In einem bekannten Pfadfinder*innenlied heißt es:
Wer da glaubt er könnt alleine gehen,
wird in dieser Welt sehr leicht verwehn.
Das dachten sich auch die beiden Stämme, Stamm Konradin aus Friedberg und Stamm Otto von Wittelsbach aus Aichach und entschlossen sich dieses Jahr gemeinsam ein Pfingstlager zu veranstalten. Bei den Aichacherinnen ist das große Stammeslager an Pfingsten ja seit jeher Tradition, während viele andere Stämme Angebote wie ,Pfingsten in Westernohe‘ den Mühen, die ein eigenes Lager auf die Beine zu stellen, mit sich bringt, vorziehen. Um diese Tradition aufrechtzuerhalten war man dieses Jahr auf die Hilfe der Friedbergerinnen angewiesen, war doch ein beträchtlicher Teil der Aichacher Leiterinnen dieses Jahr im Prüfungsstress. Bereits 2024 hat das Pfingstlager zusammen mit den Pfadis vom Stamm St.Ulrich und Afra gezeigt, dass eine solche Zusammenarbeit fast nur Vorteile bringt. Das Lager fand dann auch wieder am selben Platz, wie die vergangenen Lager der Aichacherinnen, im Wald östlich von Unterbachern statt. Man traf sich bereits am Wochenende, um alle nötigen Vorbereitungen zu treffen. Gemeinschafts-, Küchen- und Materialzelt wurden aufgestellt, die Essensgrube und Feuerstelle ausgehoben, Kochstelle und Dusche aufgebaut.
Dann am Pfingstmontag war es schließlich soweit:
Die Grüpplinge der beiden Stämme reisten an. Nach der Ankunft und einer Stärkung konnte der Platz erkundet werden.
Doch was war das?? Hatte da etwa jemand eine Totenkopfflagge gesichtet? Was bedeutete die seltsame Botschaft, die in der Flaschenpost angespült wurde? Und wer war der mysteriöse Kapitän Donnerbart vom reißenden Strom von dem so viel getuschelt wurde?

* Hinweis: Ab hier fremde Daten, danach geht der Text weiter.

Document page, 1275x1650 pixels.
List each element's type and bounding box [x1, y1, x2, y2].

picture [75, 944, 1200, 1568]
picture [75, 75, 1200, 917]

Die Kinder fanden sich plötzlich in einem wilden Piratinnenabenteuer wieder. In den nächsten Tagen mussten sie einige Aufgaben bestehen, Fähigkeiten, die einen wahren Bachpiratin ausmachen erlernen und ihren Zusammenhalt beweisen. Nur so war es möglich am Donnerstag den Schatz im Rösselmoß zu heben.
Wir hoffen, dass das Programm allen Kindern so sehr gefiel, wie uns die Vorbereitung Spaß gemacht hat.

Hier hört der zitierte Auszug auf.